### Document
□ □ □
When organizations with acronyms put out press releases about representation, they almost always contain bad news. So it’s pretty exciting that the most recent report from GLAAD actually has some positive updates: Representation of LGBT characters has improved tremendously over the past few years, to the point where there are now 271 LGBT characters appearing across all TV platforms.
The surprisingly positive announcement comes from GLAAD’s 20th Annual “Where We Are On TV” report. The 32-page document is full of fascinating data for those who love statistics—and helpful graphs for those who don’t—and examines TV characters across three different areas: Broadcast TV, cable, and streaming platforms like Netflix. The remarkably comprehensive report not only breaks down the types of LGBT characters who are currently represented, it also examines how women and people of color are represented on TV as well.
The big news is that in the 2015-16 scripted season, LGBT characters made up 4 percent of primetime regular characters (35 characters in total), which is about the same percentage of LGBT people in the U.S. according to a recent Gallop poll. That means we’ve come a long way since Ellen DeGeneres made waves for coming out on ABC’s Ellen back in 1997.
□ □ □
### Aim of the exercise
According to the article on LGBT television characters, how many LGBT characters now appear across all TV platforms? The entries that follow come from a different source than the article on LGBT television characters.
□ □ □
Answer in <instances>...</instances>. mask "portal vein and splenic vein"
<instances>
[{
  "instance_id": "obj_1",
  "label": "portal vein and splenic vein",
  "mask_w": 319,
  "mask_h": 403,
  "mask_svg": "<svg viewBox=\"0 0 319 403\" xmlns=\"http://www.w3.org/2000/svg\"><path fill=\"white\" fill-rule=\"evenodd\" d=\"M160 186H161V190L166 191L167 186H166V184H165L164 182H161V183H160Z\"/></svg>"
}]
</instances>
□ □ □
### The solution
271